I’ve published noir-rlwe-gadgets, a Noir library that proves a BFV ciphertext is a well-formed encryption of a bounded message — both secret-key (the Greco statement) and public-key (the fhEVM-style input statement, where the prover holds only the recipient’s public key). It targets the Noir / Barretenberg / UltraHonk stack and emits a standard auto-generated Solidity verifier.
Approach. Schwartz-Zippel random-evaluation over R_q = Z_q[X]/(X^N+1) — not in-circuit NTT. Polynomial products are verified at a single Fiat-Shamir challenge with a committed quotient polynomial, turning an O(N log N) problem into an O(N) circuit. Two further optimizations (coefficient packing before the FS hash; a single-digest public input) cut the circuit ~5× and on-chain gas ~2.35×.
Measured (M2 Air 8 GB, n=1024, q≈2²⁷, digest variant):
| circuit | gates | prove | on-chain gas | public inputs |
|---|---|---|---|---|
| secret-key | 48,270 | 0.65 s | 2.45M | 1 |
| public-key | 80,262 | 0.89 s | 2.51M | 1 |
Verifier deployed + verified on Anvil; tampered inputs rejected on-chain; 50 library tests incl. soundness negative tests. Generic over ring degree, validated for N ≤ 4096.
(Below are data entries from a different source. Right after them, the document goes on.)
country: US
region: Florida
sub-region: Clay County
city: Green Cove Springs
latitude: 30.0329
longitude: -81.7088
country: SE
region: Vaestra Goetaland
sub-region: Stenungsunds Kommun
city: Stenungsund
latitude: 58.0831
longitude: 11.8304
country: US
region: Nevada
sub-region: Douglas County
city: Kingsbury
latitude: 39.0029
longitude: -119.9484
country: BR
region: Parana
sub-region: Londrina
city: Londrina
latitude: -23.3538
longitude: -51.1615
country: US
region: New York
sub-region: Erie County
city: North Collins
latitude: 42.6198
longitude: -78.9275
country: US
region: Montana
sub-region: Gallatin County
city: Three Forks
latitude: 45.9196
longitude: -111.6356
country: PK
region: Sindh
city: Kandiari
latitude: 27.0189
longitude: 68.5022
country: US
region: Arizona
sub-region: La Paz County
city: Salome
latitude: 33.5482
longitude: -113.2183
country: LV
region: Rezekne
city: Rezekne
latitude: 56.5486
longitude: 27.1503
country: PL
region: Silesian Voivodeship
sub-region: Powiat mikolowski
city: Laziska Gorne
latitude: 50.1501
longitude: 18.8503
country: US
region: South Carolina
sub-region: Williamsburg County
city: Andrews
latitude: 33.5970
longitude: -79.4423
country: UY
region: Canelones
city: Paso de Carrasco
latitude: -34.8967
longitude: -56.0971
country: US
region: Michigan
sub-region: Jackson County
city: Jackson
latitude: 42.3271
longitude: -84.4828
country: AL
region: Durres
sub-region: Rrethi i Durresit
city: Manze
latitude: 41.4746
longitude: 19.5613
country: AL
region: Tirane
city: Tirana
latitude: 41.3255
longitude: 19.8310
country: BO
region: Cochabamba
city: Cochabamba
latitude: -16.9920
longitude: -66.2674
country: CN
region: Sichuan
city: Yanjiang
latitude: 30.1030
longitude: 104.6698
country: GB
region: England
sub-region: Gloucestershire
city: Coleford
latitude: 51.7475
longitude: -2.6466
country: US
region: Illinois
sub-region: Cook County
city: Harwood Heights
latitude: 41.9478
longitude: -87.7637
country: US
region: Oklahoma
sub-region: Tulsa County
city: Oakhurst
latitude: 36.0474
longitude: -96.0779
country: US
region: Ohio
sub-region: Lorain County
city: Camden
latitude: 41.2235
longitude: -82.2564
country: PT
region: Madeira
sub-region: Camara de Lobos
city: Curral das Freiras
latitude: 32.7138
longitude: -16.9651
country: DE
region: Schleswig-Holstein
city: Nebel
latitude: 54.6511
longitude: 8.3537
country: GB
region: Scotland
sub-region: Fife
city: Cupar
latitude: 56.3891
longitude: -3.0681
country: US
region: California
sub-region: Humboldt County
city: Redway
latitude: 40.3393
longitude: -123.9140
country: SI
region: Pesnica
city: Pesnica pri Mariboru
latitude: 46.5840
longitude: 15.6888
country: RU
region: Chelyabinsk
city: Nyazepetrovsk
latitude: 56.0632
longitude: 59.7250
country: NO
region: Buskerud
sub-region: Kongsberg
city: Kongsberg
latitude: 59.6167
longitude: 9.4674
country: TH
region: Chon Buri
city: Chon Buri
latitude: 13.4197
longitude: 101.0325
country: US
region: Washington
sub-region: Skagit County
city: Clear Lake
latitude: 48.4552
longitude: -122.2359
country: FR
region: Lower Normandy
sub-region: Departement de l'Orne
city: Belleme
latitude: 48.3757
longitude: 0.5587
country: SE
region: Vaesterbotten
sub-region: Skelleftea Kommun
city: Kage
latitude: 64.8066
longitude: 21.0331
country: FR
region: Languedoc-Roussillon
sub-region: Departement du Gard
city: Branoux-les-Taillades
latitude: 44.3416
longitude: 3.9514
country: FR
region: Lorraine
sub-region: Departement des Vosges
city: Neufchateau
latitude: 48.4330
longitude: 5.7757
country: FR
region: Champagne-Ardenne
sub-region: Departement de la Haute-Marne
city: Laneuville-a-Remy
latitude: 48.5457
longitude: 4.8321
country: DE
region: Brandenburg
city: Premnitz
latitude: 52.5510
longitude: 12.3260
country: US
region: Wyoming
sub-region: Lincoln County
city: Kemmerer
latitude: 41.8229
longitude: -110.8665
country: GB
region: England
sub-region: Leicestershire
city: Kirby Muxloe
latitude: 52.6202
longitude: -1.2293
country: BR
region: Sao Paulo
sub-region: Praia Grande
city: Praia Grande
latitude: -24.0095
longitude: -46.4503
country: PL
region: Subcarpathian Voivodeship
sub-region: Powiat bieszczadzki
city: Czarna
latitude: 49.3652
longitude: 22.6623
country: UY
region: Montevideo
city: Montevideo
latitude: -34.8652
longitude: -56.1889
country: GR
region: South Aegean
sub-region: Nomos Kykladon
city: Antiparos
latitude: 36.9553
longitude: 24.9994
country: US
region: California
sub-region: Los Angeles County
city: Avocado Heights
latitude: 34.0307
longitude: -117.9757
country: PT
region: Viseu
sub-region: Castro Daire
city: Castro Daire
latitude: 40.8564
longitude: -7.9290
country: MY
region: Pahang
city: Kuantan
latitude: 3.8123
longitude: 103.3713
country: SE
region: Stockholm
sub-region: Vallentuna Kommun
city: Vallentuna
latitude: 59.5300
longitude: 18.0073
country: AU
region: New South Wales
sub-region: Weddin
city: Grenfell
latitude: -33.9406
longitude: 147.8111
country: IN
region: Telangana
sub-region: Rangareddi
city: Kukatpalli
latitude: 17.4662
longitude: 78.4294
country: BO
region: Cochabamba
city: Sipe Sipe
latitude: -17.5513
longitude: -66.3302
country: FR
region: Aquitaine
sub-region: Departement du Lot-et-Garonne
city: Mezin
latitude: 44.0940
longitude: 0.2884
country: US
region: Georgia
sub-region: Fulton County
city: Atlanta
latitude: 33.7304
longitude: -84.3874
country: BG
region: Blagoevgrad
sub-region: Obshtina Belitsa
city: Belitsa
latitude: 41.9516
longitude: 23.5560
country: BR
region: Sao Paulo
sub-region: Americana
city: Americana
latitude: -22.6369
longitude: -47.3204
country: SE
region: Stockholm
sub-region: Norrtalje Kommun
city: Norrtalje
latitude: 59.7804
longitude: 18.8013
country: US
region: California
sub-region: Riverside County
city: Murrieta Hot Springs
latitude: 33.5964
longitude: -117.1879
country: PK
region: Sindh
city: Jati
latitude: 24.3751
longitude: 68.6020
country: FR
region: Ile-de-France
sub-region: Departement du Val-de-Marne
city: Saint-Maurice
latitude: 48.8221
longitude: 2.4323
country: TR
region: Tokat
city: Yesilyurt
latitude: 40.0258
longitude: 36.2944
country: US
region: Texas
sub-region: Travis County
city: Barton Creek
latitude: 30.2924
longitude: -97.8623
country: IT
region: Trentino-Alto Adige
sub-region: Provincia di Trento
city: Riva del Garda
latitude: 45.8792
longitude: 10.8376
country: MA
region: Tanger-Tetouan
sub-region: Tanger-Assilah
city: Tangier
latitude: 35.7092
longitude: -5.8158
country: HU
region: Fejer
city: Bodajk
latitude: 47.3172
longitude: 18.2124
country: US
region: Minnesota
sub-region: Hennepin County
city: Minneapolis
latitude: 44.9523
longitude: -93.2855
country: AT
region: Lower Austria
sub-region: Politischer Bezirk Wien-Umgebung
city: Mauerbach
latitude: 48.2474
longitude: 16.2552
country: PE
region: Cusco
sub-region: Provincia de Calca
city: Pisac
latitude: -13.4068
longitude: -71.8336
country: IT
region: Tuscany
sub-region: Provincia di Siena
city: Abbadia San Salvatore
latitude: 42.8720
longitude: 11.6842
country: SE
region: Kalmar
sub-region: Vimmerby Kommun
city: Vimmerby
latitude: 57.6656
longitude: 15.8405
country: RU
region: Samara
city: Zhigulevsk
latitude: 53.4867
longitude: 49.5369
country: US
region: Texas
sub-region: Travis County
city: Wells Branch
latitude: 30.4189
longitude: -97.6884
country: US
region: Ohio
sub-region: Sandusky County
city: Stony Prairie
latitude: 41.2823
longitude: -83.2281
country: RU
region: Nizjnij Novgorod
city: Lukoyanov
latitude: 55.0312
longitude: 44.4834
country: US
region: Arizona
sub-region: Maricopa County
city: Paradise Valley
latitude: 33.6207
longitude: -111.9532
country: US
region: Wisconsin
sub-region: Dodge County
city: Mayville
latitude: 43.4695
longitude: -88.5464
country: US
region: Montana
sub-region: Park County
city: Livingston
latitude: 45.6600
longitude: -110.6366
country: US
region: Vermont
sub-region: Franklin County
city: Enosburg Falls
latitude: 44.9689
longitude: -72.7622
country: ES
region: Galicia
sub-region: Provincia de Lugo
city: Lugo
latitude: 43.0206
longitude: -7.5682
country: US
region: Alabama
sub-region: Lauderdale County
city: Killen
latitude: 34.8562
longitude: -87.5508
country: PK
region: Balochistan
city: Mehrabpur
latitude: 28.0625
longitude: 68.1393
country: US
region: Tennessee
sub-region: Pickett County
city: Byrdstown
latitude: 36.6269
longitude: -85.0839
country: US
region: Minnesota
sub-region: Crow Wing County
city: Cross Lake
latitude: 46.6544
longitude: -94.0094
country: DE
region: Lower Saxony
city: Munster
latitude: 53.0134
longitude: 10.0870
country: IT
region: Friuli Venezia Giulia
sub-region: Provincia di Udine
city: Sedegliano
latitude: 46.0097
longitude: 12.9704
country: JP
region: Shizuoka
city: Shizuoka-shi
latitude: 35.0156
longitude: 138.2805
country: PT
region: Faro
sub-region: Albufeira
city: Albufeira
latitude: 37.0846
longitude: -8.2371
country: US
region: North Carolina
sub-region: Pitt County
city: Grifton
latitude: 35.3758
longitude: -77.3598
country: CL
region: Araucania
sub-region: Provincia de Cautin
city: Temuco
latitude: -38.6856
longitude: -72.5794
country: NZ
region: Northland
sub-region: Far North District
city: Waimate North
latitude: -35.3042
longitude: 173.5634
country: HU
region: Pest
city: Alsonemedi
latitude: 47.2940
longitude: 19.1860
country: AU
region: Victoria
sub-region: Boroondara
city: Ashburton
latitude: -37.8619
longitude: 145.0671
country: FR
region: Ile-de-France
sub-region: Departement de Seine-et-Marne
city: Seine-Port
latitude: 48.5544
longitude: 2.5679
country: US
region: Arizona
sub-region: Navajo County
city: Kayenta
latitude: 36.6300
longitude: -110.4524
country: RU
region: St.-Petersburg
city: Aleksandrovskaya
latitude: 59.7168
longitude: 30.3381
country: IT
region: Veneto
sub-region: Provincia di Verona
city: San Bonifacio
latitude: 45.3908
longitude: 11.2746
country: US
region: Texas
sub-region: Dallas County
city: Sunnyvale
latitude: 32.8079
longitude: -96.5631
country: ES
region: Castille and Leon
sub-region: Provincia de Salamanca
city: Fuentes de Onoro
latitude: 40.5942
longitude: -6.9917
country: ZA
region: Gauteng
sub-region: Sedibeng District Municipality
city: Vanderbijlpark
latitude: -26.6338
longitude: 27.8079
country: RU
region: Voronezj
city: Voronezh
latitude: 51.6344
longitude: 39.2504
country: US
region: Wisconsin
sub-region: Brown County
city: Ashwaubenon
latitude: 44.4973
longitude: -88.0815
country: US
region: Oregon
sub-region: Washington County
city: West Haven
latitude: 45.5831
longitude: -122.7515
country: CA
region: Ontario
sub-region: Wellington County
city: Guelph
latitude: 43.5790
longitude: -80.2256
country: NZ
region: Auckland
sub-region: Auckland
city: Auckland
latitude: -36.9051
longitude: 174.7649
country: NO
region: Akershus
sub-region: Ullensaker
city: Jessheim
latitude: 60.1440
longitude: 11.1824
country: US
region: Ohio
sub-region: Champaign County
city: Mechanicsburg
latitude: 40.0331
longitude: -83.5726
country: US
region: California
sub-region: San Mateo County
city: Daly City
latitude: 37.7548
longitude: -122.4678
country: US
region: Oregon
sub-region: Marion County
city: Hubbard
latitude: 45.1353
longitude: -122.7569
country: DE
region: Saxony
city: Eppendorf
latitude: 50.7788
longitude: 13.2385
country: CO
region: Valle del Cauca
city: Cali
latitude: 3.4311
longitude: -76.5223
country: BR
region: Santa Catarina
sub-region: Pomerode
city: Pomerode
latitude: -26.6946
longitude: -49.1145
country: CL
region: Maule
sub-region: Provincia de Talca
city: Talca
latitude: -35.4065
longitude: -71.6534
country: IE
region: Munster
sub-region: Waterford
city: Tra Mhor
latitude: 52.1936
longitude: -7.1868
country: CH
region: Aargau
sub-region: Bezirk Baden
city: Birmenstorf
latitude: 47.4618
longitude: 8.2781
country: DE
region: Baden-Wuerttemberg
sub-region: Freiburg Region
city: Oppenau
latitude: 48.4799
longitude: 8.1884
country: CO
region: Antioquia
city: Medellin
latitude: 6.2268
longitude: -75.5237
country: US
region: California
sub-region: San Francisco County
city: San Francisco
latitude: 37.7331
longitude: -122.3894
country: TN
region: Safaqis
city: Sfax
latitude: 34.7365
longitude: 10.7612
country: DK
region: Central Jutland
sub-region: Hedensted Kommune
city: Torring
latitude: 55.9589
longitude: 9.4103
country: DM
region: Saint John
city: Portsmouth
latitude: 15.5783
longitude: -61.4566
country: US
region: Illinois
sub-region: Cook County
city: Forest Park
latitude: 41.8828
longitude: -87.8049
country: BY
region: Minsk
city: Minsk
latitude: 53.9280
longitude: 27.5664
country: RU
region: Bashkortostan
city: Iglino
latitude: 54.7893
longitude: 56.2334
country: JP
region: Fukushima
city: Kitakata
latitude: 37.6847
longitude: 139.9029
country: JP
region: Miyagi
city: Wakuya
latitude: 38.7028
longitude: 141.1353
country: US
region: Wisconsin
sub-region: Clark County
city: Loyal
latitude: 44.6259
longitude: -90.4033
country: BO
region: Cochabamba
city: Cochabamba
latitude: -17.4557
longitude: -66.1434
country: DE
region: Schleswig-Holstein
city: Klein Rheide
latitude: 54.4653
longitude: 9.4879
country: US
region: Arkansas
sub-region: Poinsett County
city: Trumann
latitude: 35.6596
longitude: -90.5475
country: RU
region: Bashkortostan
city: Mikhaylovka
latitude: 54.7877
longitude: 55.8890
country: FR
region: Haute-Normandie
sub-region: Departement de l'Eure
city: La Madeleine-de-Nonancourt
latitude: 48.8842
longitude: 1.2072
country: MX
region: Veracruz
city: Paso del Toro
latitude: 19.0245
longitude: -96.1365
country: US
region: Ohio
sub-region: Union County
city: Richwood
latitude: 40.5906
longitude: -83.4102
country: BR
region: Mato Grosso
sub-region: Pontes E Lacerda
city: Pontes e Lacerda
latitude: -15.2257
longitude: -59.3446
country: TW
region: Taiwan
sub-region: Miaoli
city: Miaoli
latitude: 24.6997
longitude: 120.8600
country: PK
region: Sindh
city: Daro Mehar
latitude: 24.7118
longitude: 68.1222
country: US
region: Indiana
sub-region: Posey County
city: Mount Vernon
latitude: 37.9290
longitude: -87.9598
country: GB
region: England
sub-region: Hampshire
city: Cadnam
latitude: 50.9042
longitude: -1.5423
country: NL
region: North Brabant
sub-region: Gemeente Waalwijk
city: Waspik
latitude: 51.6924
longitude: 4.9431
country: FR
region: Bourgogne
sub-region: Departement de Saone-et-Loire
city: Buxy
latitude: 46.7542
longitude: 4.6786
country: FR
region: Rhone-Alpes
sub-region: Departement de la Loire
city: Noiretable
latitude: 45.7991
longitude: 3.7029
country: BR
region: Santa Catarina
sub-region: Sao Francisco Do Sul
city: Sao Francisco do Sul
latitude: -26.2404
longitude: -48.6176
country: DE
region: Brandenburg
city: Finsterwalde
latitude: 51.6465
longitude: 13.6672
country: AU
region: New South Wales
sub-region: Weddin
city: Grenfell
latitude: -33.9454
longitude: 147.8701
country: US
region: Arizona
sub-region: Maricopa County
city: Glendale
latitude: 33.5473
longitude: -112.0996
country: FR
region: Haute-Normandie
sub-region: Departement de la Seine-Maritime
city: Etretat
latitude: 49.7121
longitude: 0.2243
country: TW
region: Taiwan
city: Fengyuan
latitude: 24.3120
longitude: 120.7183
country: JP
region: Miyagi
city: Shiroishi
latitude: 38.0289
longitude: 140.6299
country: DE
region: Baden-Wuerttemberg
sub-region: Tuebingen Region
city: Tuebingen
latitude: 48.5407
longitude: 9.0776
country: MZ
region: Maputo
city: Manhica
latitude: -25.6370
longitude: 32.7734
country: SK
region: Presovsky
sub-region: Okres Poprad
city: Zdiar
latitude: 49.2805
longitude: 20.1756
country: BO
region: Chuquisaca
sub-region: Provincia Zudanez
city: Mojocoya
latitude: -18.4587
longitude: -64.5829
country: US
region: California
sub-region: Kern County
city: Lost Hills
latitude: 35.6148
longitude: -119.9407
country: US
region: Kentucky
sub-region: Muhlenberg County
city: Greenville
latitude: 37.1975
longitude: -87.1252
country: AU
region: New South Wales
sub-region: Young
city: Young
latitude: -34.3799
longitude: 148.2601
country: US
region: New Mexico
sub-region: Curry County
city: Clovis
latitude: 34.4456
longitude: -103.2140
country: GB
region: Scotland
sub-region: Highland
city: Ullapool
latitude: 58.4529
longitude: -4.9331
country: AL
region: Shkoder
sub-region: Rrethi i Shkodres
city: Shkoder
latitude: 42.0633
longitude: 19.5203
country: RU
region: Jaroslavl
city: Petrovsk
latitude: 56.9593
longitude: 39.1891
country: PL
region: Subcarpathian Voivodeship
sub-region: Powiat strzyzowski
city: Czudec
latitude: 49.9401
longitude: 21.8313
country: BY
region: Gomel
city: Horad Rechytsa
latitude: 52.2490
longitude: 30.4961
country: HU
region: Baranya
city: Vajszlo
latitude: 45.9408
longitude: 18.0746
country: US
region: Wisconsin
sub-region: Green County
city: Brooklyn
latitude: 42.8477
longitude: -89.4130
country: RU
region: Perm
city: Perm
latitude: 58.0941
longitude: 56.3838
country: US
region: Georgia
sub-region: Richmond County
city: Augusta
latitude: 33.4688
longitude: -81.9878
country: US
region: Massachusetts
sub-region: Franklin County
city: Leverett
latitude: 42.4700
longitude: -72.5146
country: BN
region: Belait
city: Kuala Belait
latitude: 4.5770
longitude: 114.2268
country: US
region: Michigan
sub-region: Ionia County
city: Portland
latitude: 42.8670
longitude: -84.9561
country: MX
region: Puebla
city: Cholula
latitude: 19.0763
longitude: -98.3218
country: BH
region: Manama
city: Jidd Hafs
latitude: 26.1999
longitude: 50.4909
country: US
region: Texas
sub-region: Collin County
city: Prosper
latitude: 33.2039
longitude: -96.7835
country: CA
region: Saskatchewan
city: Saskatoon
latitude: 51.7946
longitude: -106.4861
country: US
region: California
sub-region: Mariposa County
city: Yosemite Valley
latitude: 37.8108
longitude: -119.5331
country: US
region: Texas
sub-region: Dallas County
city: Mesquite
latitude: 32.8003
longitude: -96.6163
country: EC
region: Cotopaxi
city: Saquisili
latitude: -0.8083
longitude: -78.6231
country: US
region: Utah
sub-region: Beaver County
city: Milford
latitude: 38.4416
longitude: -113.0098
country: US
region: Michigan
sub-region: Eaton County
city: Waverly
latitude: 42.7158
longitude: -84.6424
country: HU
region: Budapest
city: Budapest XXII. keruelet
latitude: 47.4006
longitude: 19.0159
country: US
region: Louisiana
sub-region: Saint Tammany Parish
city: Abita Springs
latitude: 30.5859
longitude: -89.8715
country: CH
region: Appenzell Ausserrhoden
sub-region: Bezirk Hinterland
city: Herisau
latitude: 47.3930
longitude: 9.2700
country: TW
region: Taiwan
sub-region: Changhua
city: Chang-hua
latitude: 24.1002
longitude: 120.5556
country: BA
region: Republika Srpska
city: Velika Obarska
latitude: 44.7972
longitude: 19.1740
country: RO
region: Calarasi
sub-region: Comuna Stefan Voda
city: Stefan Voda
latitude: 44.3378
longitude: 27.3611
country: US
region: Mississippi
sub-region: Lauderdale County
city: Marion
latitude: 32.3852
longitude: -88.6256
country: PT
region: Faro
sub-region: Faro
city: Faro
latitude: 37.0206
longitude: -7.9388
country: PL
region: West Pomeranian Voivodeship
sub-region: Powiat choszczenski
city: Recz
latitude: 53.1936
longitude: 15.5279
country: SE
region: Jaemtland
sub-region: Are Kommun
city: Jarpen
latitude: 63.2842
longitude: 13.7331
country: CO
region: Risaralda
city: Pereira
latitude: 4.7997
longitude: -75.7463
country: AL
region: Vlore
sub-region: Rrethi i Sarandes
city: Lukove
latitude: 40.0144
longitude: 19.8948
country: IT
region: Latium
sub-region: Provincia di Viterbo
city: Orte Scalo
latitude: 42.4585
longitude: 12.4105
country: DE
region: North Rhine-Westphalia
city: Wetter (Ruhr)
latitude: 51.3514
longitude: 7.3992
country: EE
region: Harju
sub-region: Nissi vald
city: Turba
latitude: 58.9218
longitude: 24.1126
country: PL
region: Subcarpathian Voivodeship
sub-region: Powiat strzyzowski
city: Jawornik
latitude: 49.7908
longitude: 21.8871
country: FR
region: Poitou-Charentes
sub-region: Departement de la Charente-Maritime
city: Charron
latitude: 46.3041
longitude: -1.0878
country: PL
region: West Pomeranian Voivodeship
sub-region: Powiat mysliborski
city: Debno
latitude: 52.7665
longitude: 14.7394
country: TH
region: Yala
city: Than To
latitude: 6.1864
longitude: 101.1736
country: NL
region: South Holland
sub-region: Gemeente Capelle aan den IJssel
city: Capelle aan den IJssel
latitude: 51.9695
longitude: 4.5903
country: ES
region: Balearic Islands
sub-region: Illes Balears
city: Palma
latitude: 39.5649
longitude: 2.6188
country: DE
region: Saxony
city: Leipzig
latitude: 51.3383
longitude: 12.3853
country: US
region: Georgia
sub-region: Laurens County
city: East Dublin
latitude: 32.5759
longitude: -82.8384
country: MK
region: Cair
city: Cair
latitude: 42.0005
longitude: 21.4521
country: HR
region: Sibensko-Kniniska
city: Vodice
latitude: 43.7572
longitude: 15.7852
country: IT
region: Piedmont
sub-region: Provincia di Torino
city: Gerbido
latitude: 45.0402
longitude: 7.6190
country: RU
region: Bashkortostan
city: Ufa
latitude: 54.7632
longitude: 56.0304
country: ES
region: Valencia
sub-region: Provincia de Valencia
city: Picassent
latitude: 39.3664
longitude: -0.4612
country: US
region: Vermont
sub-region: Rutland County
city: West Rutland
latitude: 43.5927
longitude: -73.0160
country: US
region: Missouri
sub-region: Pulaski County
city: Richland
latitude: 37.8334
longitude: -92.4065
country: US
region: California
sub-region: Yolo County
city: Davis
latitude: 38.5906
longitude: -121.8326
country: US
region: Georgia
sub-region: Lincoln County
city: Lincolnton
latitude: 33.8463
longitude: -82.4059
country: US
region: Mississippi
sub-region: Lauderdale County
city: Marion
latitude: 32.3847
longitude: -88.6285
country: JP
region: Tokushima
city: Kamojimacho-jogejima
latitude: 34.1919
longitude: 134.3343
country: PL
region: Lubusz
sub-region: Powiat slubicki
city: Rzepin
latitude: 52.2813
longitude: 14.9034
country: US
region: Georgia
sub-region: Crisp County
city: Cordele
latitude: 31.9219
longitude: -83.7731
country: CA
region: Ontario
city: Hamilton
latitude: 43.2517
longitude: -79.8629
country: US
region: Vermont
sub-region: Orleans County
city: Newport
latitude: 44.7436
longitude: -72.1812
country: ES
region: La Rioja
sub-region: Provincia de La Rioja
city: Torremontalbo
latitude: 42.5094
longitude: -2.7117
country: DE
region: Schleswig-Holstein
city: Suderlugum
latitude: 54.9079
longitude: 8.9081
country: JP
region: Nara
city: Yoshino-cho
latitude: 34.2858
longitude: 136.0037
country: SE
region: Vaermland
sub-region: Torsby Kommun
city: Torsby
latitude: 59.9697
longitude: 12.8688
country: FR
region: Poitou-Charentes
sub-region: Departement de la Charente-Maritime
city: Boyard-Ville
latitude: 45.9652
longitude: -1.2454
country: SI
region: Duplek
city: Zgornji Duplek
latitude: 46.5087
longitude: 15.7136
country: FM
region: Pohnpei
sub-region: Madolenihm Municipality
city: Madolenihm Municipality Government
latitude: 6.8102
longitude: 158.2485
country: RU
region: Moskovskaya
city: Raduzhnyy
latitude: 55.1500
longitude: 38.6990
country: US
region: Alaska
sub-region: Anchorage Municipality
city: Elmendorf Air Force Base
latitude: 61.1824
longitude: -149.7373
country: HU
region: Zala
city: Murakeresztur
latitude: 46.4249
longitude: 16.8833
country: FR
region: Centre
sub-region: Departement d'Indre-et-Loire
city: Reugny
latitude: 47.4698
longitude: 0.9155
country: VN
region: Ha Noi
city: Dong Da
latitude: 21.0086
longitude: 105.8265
Security. The Schwartz-Zippel soundness is worked out, not assumed: the no-wraparound and quotient-completeness lemmas are proven (‖D‖∞ < p/2), the in-circuit Fiat-Shamir has a ROM reduction (≤ Q·2N/p), knowledge-soundness and ZK reduce to UltraHonk, and the parameters are validated with the lattice-estimator (the 27-bit preset is ~126-bit; the 56-bit preset is insecure at n=1024 and ships test-vector-only). Still UNAUDITED — an independent audit is required before production; feedback and review very welcome.
The public-key path is the relevant primitive for proving validity of encrypted inputs to an FHE coprocessor. Would love to hear from anyone working on FHE-on-Aztec / threshold-FHE rollups about the statement and parameters that would be most useful.